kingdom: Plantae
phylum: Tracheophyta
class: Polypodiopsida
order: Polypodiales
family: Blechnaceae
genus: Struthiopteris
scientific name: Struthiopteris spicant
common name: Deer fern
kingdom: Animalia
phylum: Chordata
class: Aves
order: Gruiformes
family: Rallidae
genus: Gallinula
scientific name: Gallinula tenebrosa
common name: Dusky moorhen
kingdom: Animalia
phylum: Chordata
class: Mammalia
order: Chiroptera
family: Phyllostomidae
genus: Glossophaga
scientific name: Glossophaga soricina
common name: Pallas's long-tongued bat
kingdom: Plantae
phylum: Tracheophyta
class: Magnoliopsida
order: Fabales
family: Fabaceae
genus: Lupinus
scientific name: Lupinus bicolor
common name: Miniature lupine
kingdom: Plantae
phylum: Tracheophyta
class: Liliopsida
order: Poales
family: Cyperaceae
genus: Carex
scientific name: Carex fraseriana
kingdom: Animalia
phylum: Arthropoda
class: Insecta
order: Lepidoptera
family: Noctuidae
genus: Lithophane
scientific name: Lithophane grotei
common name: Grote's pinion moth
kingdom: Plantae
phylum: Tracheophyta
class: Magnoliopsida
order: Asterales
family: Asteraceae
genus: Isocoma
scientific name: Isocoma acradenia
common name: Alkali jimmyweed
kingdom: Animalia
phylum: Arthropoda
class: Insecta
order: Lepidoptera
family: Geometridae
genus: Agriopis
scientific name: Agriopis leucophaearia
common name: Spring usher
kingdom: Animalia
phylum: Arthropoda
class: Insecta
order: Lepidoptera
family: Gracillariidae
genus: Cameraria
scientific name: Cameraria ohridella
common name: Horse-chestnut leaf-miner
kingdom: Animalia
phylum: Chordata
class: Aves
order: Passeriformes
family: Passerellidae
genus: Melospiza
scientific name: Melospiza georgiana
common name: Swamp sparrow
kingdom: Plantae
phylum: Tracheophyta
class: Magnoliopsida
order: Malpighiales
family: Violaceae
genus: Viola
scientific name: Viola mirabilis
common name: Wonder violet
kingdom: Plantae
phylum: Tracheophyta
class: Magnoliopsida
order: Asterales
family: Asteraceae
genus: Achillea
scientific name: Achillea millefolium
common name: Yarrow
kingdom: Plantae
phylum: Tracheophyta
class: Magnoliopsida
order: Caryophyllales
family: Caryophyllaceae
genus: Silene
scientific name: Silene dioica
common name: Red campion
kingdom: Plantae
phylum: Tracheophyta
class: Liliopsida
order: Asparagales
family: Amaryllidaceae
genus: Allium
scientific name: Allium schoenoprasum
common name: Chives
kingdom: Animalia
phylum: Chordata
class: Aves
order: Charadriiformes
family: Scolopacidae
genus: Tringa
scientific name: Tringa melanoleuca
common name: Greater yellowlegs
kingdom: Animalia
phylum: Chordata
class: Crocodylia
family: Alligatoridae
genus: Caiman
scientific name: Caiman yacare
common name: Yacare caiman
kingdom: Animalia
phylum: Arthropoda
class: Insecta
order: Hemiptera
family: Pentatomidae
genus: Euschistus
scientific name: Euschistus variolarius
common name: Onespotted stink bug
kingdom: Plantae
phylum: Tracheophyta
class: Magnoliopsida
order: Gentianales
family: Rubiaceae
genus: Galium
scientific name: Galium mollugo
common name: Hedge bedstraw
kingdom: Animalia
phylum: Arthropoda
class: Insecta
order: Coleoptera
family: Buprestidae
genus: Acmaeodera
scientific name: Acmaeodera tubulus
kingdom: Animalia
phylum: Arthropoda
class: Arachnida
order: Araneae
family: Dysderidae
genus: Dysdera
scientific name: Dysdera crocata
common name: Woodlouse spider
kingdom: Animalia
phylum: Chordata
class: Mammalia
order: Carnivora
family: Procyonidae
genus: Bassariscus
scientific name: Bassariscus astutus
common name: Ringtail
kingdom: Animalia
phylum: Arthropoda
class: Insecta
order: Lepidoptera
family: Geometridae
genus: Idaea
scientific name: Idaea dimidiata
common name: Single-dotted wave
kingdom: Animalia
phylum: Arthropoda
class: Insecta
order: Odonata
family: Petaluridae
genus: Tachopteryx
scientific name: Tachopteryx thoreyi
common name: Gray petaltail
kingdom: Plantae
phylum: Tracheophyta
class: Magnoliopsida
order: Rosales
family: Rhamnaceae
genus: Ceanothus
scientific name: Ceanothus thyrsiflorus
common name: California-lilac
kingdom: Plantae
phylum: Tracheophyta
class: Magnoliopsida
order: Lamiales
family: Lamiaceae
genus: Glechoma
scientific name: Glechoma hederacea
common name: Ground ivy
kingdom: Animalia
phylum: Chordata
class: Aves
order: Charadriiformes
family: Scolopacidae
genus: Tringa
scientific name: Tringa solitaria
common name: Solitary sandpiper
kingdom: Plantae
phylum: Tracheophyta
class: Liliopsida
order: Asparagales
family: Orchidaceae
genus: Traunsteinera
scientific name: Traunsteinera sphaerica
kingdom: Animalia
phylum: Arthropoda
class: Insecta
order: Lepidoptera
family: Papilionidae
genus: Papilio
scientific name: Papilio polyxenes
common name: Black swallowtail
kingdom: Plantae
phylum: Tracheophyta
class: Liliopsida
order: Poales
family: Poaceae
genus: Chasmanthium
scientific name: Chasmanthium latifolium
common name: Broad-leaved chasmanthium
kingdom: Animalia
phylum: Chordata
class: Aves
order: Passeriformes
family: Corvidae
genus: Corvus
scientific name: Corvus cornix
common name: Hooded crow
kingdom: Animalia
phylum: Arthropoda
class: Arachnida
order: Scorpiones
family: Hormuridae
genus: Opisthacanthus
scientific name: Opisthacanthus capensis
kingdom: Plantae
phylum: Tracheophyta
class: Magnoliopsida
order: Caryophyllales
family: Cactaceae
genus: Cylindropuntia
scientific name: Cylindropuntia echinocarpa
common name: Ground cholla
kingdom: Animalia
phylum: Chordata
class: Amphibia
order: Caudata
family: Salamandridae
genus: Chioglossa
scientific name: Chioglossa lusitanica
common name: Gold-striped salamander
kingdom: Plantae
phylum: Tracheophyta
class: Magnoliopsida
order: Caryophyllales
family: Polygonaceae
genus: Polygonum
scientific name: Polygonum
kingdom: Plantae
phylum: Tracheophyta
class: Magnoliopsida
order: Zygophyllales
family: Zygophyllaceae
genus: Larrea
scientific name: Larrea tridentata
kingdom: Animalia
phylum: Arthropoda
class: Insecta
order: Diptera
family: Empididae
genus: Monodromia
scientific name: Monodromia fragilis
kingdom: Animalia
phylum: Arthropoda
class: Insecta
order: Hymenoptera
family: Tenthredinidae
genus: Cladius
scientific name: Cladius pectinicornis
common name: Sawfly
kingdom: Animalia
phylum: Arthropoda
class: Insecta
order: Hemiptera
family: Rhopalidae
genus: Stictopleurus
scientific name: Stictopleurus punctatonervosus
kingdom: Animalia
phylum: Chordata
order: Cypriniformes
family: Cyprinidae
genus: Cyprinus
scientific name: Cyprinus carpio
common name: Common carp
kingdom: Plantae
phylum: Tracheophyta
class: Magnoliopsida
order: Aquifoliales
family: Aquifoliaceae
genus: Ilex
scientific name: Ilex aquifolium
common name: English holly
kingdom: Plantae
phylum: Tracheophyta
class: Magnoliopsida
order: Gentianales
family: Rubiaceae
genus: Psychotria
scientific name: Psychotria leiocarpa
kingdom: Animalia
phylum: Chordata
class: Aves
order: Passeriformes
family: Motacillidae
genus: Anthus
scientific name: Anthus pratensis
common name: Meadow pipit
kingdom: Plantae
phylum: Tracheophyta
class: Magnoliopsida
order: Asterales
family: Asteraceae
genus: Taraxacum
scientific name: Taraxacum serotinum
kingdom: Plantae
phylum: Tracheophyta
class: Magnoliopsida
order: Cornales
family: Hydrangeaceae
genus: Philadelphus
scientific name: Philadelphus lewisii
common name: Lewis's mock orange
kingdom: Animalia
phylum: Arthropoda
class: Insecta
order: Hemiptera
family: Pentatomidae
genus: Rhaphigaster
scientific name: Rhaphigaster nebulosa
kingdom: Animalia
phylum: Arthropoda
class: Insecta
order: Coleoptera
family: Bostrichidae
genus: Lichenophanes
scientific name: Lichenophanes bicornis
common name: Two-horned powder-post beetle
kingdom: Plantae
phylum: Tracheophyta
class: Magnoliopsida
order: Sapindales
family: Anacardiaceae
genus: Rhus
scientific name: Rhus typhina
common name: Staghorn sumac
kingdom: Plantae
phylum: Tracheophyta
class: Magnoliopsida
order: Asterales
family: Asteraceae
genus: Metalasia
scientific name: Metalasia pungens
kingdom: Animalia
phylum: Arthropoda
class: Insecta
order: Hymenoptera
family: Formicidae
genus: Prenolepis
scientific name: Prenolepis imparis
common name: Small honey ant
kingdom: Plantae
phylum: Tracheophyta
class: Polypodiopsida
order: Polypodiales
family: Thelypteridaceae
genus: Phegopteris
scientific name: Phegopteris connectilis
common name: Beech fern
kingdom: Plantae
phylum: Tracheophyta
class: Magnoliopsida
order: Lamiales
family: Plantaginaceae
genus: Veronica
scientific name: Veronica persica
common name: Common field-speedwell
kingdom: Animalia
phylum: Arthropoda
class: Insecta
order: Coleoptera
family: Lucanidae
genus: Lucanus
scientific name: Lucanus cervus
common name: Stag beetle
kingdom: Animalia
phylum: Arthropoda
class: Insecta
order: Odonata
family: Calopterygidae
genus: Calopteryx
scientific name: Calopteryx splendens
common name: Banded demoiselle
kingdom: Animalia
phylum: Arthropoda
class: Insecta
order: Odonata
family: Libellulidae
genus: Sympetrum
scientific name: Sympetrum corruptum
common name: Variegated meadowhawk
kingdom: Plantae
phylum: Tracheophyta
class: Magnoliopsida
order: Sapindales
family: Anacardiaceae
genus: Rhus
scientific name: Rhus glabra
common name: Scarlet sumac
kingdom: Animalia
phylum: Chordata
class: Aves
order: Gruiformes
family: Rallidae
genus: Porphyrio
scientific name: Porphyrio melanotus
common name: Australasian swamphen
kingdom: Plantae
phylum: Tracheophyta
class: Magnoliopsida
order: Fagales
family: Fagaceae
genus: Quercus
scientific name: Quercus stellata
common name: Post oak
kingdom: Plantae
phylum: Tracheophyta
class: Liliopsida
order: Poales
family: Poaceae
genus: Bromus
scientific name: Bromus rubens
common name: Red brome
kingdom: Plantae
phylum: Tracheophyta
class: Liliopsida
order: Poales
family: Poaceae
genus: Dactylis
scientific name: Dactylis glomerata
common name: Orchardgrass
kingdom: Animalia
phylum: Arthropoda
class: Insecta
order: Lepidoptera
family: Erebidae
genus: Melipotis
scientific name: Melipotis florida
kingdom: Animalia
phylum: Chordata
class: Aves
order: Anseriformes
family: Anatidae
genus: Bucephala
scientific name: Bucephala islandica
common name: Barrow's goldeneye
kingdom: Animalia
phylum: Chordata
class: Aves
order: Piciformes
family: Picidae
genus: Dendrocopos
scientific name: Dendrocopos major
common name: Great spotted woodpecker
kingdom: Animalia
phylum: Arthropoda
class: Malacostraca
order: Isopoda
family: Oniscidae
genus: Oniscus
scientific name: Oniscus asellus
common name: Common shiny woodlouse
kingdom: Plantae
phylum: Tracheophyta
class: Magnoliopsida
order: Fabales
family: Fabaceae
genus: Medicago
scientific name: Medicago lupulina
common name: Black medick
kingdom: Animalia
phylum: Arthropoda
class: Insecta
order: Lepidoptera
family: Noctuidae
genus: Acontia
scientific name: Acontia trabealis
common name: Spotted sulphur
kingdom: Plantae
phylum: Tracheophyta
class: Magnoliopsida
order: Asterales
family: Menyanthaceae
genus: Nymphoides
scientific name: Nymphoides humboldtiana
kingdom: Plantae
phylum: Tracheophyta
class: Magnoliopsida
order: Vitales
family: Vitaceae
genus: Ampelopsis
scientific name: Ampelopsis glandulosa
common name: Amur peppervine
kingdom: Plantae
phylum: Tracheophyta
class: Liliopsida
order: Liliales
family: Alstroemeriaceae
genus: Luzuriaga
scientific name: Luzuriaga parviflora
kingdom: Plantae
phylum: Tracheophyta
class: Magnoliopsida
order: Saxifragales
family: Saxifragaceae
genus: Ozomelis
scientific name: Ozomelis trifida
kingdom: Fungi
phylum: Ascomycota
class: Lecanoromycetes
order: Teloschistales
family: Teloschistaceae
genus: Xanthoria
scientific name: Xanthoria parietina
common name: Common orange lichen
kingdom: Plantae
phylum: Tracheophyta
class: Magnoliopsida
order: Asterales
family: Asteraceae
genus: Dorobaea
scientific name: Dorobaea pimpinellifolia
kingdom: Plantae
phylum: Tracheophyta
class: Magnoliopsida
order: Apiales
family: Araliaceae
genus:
===============
TASK REQUIREMENTS
Could you write out everything from the line containing "scientific name: Cladius pectinicornis" down to the line containing "family: Cyprinidae", both included, as a two-column CSV? Use the headers field and value, with one row per entry, and put each part in its own quoted field with any line breaks replaced by spaces.

TASK RESULT
field,value
"scientific name:","Cladius pectinicornis"
"common name:","Sawfly"
"kingdom:","Animalia"
"phylum:","Arthropoda"
"class:","Insecta"
"order:","Hemiptera"
"family:","Rhopalidae"
"genus:","Stictopleurus"
"scientific name:","Stictopleurus punctatonervosus"
"kingdom:","Animalia"
"phylum:","Chordata"
"order:","Cypriniformes"
"family:","Cyprinidae"